DESCRIPTION OF THE TASK:
Decide whether each statement below agrees with the warrant passage. Answer yes or no, and quote the deciding words of the passage exactly. 1. The Company is required to verify the accuracy of the Holder's determination of whether the Warrant is exercisable. 2. An increase in the Beneficial Ownership Limitation cannot take effect before the 61st day after notice is delivered to the Company. 3. The Holder may raise the Beneficial Ownership Limitation above 9.99%.

To the extent that the limitation contained in this Section 2(e) applies, the determination of whether this Warrant is exercisable
(in relation to other securities owned by the Holder together with any Affiliates and Attribution Parties) and of which portion
of this Warrant is exercisable shall be in the sole discretion of the Holder, and the submission of a Notice of Exercise shall
be deemed to be the Holder’s determination of whether this Warrant is exercisable (in relation to other securities owned
by the Holder together with any Affiliates and Attribution Parties) and of which portion of this Warrant is exercisable, in each
case subject to the Beneficial Ownership Limitation, and the Company shall have no obligation to verify or confirm the accuracy
of such determination. In addition, a determination as to any group status as contemplated above shall be determined in accordance
with Section 13(d) of the Exchange Act and the rules and regulations promulgated thereunder. For purposes of this Section 2(e),
in determining the number of outstanding shares of Common Stock, a Holder may rely on the number of outstanding shares of Common
Stock as reflected in (A) the Company’s most recent periodic or annual report filed with the Commission, as the case may
be, (B) a more recent public announcement by the Company or (C) a more recent written notice by the Company or the Transfer Agent
setting forth the number of shares of Common Stock outstanding.  Upon the written or oral request of a Holder, the Company
shall within one Trading Day confirm orally and in writing to the Holder the number of shares of Common Stock then outstanding. 
In any case, the number of outstanding shares of Common Stock shall be determined after giving effect to the conversion or exercise
of securities of the Company, including this Warrant, by the Holder or its Affiliates or Attribution Parties since the date as
of which such number of outstanding shares of

    	6 

    	 

    

Common Stock was reported. The
“Beneficial Ownership Limitation” shall be 4.99% of the number of shares of the Common Stock outstanding immediately
after giving effect to the issuance of shares of Common Stock issuable upon exercise of this Warrant. The Holder, upon notice to
the Company, may increase or decrease the Beneficial Ownership Limitation provisions of this Section 2(e), provided that the Beneficial
Ownership Limitation in no event exceeds 9.99% of the number of shares of the Common Stock outstanding immediately after giving
effect to the issuance of shares of Common Stock upon exercise of this Warrant held by the Holder and the provisions of this Section
2(e) shall continue to apply. Any increase in the Beneficial Ownership Limitation will not be effective until the 61st
day after such notice is delivered to the Company. The provisions of this paragraph shall be construed and implemented in a manner
otherwise than in strict conformity with the terms of this Section 2(e) to correct this paragraph (or any portion hereof) which
may be defective or inconsistent with the intended Beneficial Ownership Limitation herein contained or to make changes or supplements
necessary or desirable to properly give effect to such limitation. The limitations contained in this paragraph shall apply to a
successor holder of this Warrant.

Section 3.Certain
Adjustments.

a)

EXERCISE DATA:
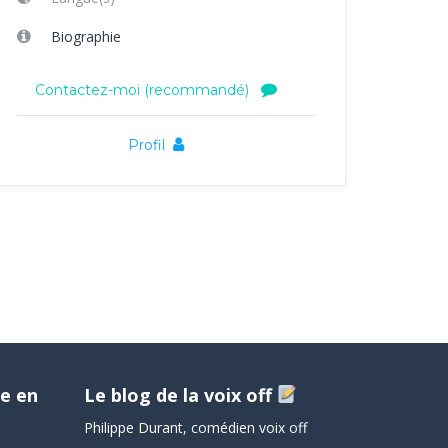
Biographie
Contactez-moi (recommandé)
Profil
e en
Le blog de la voix off
Philippe Durant, comédien voix off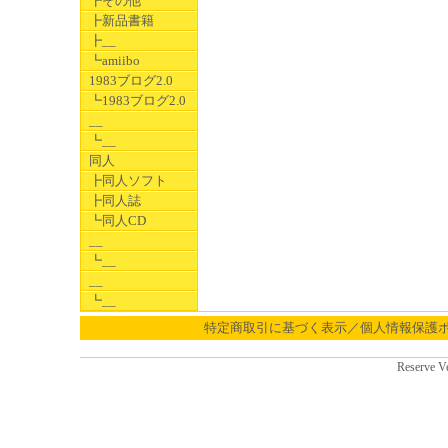
┣その他
┣新品書籍
┣__
┗amiibo
1983ブログ2.0
┗1983ブログ2.0
__
┗__
同人
┣同人ソフト
┣同人誌
┗同人CD
__
┗__
__
┗__
特定商取引に基づく表示／個人情報保護
Reserve V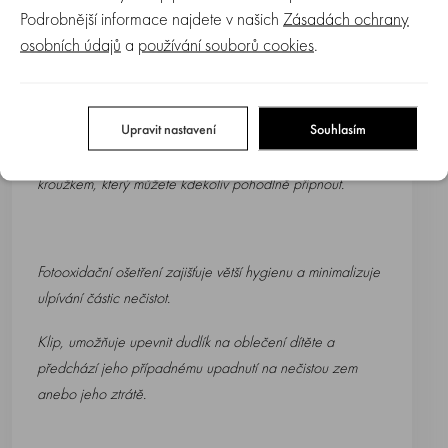
Podrobnější informace najdete v našich
EMAILEM.
Zásadách ochrany
osobních údajů
a
používání souborů cookies
.
Exkluzivní kousky, které jste dosud neviděli! Kolekce
WONDER je řada, která spojuje krásu a barevnost v
jednom.
Upravit nastavení
Souhlasím
Klip se silikonovou hlavou, plochým páskem a silikonovým
kroužkem, který můžete kdekoliv pohodlně připnout.
Fotooxidační ošetření zajišťuje větší hygienu a minimalizuje
ulpívání částic nečistot.
Klip, umožňuje upevnit dudlík na oblečení dítěte a
předchází jeho případnému upadnutí na nečistou zem
anebo jeho ztrátě.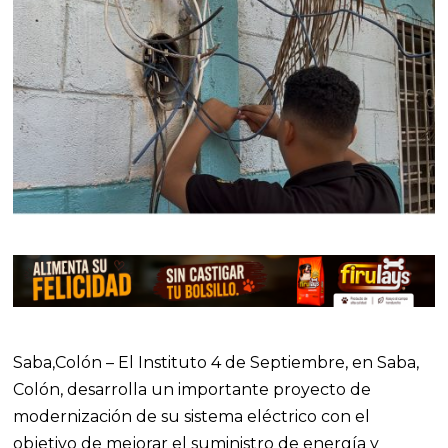
Saba,Colón – El Instituto 4 de Septiembre, en Saba,
Colón, desarrolla un importante proyecto de
modernización de su sistema eléctrico con el
objetivo de mejorar el suministro de energía y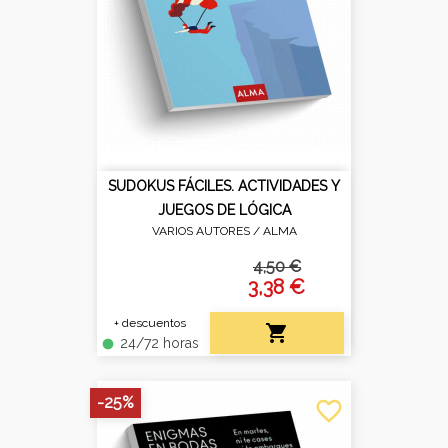
SUDOKUS FÁCILES. ACTIVIDADES Y
JUEGOS DE LÓGICA
VARIOS AUTORES /
ALMA
4,50 €
3,38 €
+ descuentos

24/72 horas
fiber_manual_record
-25%
favorite_border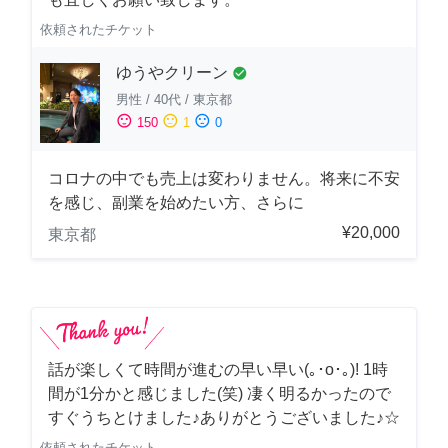
依頼されたチケット
ゆうやクリーン
check_circle
男性
/
40代
/
東京都
sentiment_satisfied
sentiment_neutral
sentiment_dissatisfied
150
1
0
コロナの中でも売上は変わりません。将来に不安
を感じ、副業を始めたい方、さらに
¥20,000
東京都
話が楽しくて時間が進むの早い早い(｡･о･｡)! 1時
間が1分かと感じました(笑) 凄く明るかったので
すぐうちとけました♪ありがとうございました♪☆
依頼されたチケット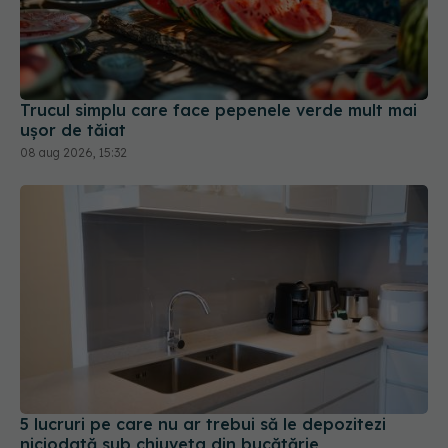
Trucul simplu care face pepenele verde mult mai
ușor de tăiat
08 aug 2026, 15:32
5 lucruri pe care nu ar trebui să le depozitezi
niciodată sub chiuveta din bucătărie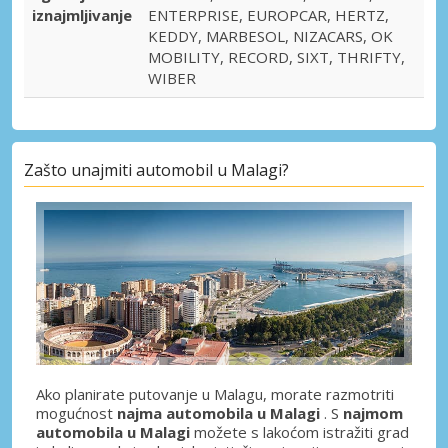
iznajmljivanje
ENTERPRISE, EUROPCAR, HERTZ,
KEDDY, MARBESOL, NIZACARS, OK
MOBILITY, RECORD, SIXT, THRIFTY,
WIBER
Zašto unajmiti automobil u Malagi?
Ako planirate putovanje u Malagu, morate razmotriti
mogućnost
najma automobila u Malagi
. S
najmom
automobila u Malagi
možete s lakoćom istražiti grad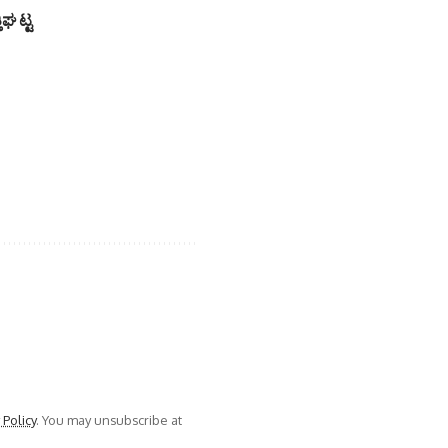
ಘ ಟ್ಟ
 Policy
. You may unsubscribe at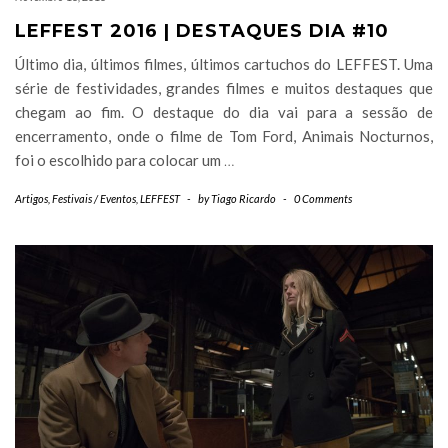
LEFFEST 2016 | DESTAQUES DIA #10
Último dia, últimos filmes, últimos cartuchos do LEFFEST. Uma
série de festividades, grandes filmes e muitos destaques que
chegam ao fim. O destaque do dia vai para a sessão de
encerramento, onde o filme de Tom Ford, Animais Nocturnos,
foi o escolhido para colocar um
…
Artigos
,
Festivais / Eventos
,
LEFFEST
-
by
Tiago Ricardo
-
0 Comments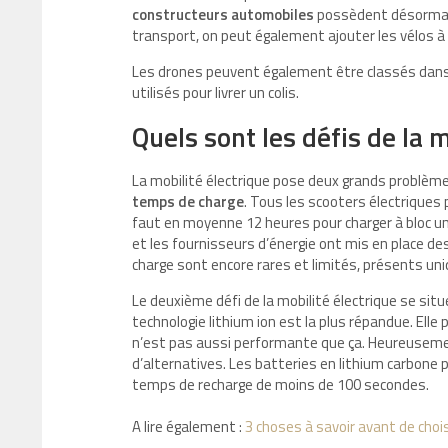
constructeurs automobiles
possèdent désormais
transport, on peut également ajouter les vélos à
Les drones peuvent également être classés dans 
utilisés pour livrer un colis.
Quels sont les défis de la m
La mobilité électrique pose deux grands problèmes
temps de charge
. Tous les scooters électriques 
faut en moyenne 12 heures pour charger à bloc une
et les fournisseurs d’énergie ont mis en place d
charge sont encore rares et limités, présents u
Le deuxième défi de la mobilité électrique se sit
technologie lithium ion est la plus répandue. Ell
n’est pas aussi performante que ça. Heureusemen
d’alternatives. Les batteries en lithium carbone
temps de recharge de moins de 100 secondes.
A lire également :
3 choses à savoir avant de chois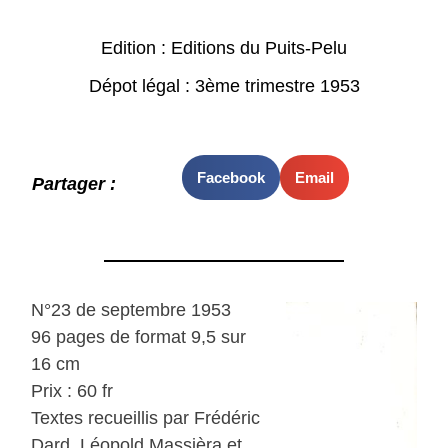
Edition : Editions du Puits-Pelu
Dépot légal : 3ème trimestre 1953
Facebook
Email
Partager :
N°23 de septembre 1953
96 pages de format 9,5 sur
16 cm
Prix : 60 fr
Textes recueillis par Frédéric
Dard, Léopold Massièra et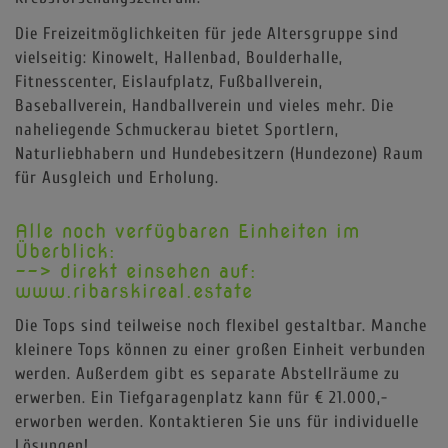
Die Freizeitmöglichkeiten für jede Altersgruppe sind
vielseitig: Kinowelt, Hallenbad, Boulderhalle,
Fitnesscenter, Eislaufplatz, Fußballverein,
Baseballverein, Handballverein und vieles mehr. Die
naheliegende Schmuckerau bietet Sportlern,
Naturliebhabern und Hundebesitzern (Hundezone) Raum
für Ausgleich und Erholung.
Alle noch verfügbaren Einheiten im
Überblick:
--> direkt einsehen auf:
www.ribarskireal.estate
Die Tops sind teilweise noch flexibel gestaltbar. Manche
kleinere Tops können zu einer großen Einheit verbunden
werden. Außerdem gibt es separate Abstellräume zu
erwerben. Ein Tiefgaragenplatz kann für € 21.000,-
erworben werden. Kontaktieren Sie uns für individuelle
Lösungen!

ANSWER SPACE:
1. No: "the Company shall have no obligation to verify or confirm the accuracy of such determination."
2. Yes: "Any increase in the Beneficial Ownership Limitation will not be effective until the 61st day after such notice is delivered to the Company."
3. No: "provided that the Beneficial Ownership Limitation in no event exceeds 9.99% of the number of shares of the Common Stock outstanding"